* **WORK TO BE COMPLETED**
The listing that follows is to be repeated exactly.
Start of SUPPLIED RECORDS
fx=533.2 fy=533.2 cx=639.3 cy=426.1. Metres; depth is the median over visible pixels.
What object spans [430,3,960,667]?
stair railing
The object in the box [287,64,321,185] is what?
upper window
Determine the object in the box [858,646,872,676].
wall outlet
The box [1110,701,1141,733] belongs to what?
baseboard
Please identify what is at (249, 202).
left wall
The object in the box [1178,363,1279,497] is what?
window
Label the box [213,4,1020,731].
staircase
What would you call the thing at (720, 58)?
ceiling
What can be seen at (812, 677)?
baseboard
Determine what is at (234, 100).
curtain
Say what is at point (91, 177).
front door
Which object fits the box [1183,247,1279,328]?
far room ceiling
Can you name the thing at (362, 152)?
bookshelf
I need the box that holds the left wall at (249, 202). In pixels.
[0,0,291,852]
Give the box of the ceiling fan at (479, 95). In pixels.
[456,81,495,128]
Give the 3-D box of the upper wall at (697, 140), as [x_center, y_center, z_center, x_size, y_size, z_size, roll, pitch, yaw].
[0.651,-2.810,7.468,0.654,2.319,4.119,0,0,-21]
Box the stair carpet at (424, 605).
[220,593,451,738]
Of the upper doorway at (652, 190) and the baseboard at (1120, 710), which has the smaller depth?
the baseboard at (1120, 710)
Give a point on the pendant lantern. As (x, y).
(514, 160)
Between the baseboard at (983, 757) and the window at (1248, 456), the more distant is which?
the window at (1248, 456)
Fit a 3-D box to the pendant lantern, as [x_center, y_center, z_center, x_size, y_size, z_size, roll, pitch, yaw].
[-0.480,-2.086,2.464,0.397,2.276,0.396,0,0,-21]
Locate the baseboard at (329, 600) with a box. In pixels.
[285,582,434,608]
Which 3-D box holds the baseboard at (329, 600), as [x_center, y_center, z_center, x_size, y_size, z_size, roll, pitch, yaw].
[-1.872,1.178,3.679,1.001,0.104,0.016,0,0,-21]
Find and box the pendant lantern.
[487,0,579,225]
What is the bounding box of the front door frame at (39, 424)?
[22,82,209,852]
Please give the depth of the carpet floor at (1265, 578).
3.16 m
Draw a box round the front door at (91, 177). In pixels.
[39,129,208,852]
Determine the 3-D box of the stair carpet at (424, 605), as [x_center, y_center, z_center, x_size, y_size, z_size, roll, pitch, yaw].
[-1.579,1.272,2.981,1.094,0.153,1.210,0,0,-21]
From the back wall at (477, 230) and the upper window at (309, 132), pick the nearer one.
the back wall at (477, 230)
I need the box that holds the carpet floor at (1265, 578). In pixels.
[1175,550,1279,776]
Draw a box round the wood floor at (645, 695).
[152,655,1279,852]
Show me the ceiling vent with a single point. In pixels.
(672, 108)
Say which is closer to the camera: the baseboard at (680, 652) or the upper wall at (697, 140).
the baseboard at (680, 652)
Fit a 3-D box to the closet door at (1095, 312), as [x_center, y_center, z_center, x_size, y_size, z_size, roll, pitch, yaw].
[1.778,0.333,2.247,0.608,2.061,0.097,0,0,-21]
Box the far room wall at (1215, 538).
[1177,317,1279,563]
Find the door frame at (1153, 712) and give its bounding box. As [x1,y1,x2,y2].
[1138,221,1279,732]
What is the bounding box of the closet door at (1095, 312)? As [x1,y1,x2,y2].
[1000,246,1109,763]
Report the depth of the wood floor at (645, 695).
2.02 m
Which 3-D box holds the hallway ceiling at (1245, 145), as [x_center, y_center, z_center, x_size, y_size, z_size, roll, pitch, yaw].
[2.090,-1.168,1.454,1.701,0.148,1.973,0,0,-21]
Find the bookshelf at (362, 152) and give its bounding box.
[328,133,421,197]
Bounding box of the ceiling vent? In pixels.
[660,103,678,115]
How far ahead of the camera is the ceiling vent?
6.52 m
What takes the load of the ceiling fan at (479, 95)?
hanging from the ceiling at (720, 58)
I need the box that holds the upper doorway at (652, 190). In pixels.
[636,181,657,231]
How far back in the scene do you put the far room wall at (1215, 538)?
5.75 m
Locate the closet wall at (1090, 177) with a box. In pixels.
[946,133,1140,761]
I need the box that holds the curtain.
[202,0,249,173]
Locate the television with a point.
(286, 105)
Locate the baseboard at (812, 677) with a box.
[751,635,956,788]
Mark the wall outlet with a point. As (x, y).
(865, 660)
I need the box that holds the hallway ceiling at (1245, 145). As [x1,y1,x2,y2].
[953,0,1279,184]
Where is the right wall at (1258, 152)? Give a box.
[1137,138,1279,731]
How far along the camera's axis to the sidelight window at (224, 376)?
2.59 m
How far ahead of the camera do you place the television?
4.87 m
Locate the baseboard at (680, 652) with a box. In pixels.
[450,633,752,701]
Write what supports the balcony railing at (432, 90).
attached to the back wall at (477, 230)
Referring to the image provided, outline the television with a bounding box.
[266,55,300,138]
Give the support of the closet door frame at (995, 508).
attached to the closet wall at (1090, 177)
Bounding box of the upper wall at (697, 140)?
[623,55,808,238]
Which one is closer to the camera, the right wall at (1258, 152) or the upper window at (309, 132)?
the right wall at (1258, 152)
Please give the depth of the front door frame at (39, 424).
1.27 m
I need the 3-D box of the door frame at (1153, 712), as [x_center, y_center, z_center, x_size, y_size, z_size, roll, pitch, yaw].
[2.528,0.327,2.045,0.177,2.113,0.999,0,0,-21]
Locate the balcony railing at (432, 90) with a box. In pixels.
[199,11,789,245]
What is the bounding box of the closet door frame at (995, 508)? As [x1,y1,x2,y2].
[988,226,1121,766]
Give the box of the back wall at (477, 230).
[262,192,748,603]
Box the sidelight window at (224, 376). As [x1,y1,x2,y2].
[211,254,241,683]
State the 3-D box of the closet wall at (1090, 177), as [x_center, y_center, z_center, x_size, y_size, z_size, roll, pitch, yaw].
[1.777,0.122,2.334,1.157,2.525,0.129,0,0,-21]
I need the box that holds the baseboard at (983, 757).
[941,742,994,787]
End of SUPPLIED RECORDS
* **RESPONSE TO THIS TASK**
fx=533.2 fy=533.2 cx=639.3 cy=426.1. Metres; depth is the median over visible pixels.
What object spans [430,3,960,667]?
stair railing
The object in the box [287,64,321,185] is what?
upper window
Determine the object in the box [858,646,872,676].
wall outlet
The box [1110,701,1141,733] belongs to what?
baseboard
Please identify what is at (249, 202).
left wall
The object in the box [1178,363,1279,497] is what?
window
Label the box [213,4,1020,731].
staircase
What would you call the thing at (720, 58)?
ceiling
What can be seen at (812, 677)?
baseboard
Determine what is at (234, 100).
curtain
Say what is at point (91, 177).
front door
Which object fits the box [1183,247,1279,328]?
far room ceiling
Can you name the thing at (362, 152)?
bookshelf
I need the box that holds the left wall at (249, 202). In pixels.
[0,0,291,852]
Give the box of the ceiling fan at (479, 95). In pixels.
[456,81,495,128]
Give the 3-D box of the upper wall at (697, 140), as [x_center, y_center, z_center, x_size, y_size, z_size, roll, pitch, yaw].
[0.651,-2.810,7.468,0.654,2.319,4.119,0,0,-21]
Box the stair carpet at (424, 605).
[220,593,451,738]
Of the upper doorway at (652, 190) and the baseboard at (1120, 710), which has the smaller depth?
the baseboard at (1120, 710)
Give a point on the pendant lantern. As (x, y).
(514, 160)
Between the baseboard at (983, 757) and the window at (1248, 456), the more distant is which?
the window at (1248, 456)
Fit a 3-D box to the pendant lantern, as [x_center, y_center, z_center, x_size, y_size, z_size, roll, pitch, yaw].
[-0.480,-2.086,2.464,0.397,2.276,0.396,0,0,-21]
Locate the baseboard at (329, 600) with a box. In pixels.
[285,582,434,608]
Which 3-D box holds the baseboard at (329, 600), as [x_center, y_center, z_center, x_size, y_size, z_size, roll, pitch, yaw].
[-1.872,1.178,3.679,1.001,0.104,0.016,0,0,-21]
Find and box the pendant lantern.
[487,0,579,225]
What is the bounding box of the front door frame at (39, 424)?
[22,82,209,852]
Please give the depth of the carpet floor at (1265, 578).
3.16 m
Draw a box round the front door at (91, 177). In pixels.
[39,129,208,852]
Determine the 3-D box of the stair carpet at (424, 605), as [x_center, y_center, z_center, x_size, y_size, z_size, roll, pitch, yaw].
[-1.579,1.272,2.981,1.094,0.153,1.210,0,0,-21]
From the back wall at (477, 230) and the upper window at (309, 132), pick the nearer one.
the back wall at (477, 230)
I need the box that holds the carpet floor at (1265, 578). In pixels.
[1175,550,1279,776]
Draw a box round the wood floor at (645, 695).
[152,655,1279,852]
Show me the ceiling vent with a single point. In pixels.
(672, 108)
Say which is closer to the camera: the baseboard at (680, 652) or the upper wall at (697, 140).
the baseboard at (680, 652)
Fit a 3-D box to the closet door at (1095, 312), as [x_center, y_center, z_center, x_size, y_size, z_size, roll, pitch, yaw].
[1.778,0.333,2.247,0.608,2.061,0.097,0,0,-21]
Box the far room wall at (1215, 538).
[1177,317,1279,563]
Find the door frame at (1153, 712) and give its bounding box. As [x1,y1,x2,y2].
[1138,221,1279,732]
What is the bounding box of the closet door at (1095, 312)? As [x1,y1,x2,y2].
[1000,246,1109,763]
Report the depth of the wood floor at (645, 695).
2.02 m
Which 3-D box holds the hallway ceiling at (1245, 145), as [x_center, y_center, z_center, x_size, y_size, z_size, roll, pitch, yaw].
[2.090,-1.168,1.454,1.701,0.148,1.973,0,0,-21]
Find the bookshelf at (362, 152) and give its bounding box.
[328,133,421,197]
Bounding box of the ceiling vent? In pixels.
[660,103,678,115]
How far ahead of the camera is the ceiling vent?
6.52 m
What takes the load of the ceiling fan at (479, 95)?
hanging from the ceiling at (720, 58)
I need the box that holds the upper doorway at (652, 190). In pixels.
[636,181,657,231]
How far back in the scene do you put the far room wall at (1215, 538)?
5.75 m
Locate the closet wall at (1090, 177) with a box. In pixels.
[946,133,1140,761]
I need the box that holds the curtain.
[202,0,249,173]
Locate the television with a point.
(286, 105)
Locate the baseboard at (812, 677) with a box.
[751,635,956,788]
Mark the wall outlet with a point. As (x, y).
(865, 660)
I need the box that holds the hallway ceiling at (1245, 145). As [x1,y1,x2,y2].
[953,0,1279,184]
Where is the right wall at (1258, 152)? Give a box.
[1137,138,1279,731]
How far along the camera's axis to the sidelight window at (224, 376)?
2.59 m
How far ahead of the camera do you place the television?
4.87 m
Locate the baseboard at (680, 652) with a box. In pixels.
[450,633,752,701]
Write what supports the balcony railing at (432, 90).
attached to the back wall at (477, 230)
Referring to the image provided, outline the television with a bounding box.
[266,55,300,138]
Give the support of the closet door frame at (995, 508).
attached to the closet wall at (1090, 177)
Bounding box of the upper wall at (697, 140)?
[623,55,808,238]
Which one is closer to the camera, the right wall at (1258, 152) or the upper window at (309, 132)?
the right wall at (1258, 152)
Please give the depth of the front door frame at (39, 424).
1.27 m
I need the 3-D box of the door frame at (1153, 712), as [x_center, y_center, z_center, x_size, y_size, z_size, roll, pitch, yaw].
[2.528,0.327,2.045,0.177,2.113,0.999,0,0,-21]
Locate the balcony railing at (432, 90) with a box. In pixels.
[199,11,789,245]
What is the bounding box of the closet door frame at (995, 508)? As [x1,y1,x2,y2].
[988,226,1121,766]
Give the box of the back wall at (477, 230).
[262,192,748,603]
Box the sidelight window at (224, 376). As [x1,y1,x2,y2].
[211,254,241,683]
State the 3-D box of the closet wall at (1090, 177), as [x_center, y_center, z_center, x_size, y_size, z_size, roll, pitch, yaw].
[1.777,0.122,2.334,1.157,2.525,0.129,0,0,-21]
I need the box that holds the baseboard at (983, 757).
[941,742,994,787]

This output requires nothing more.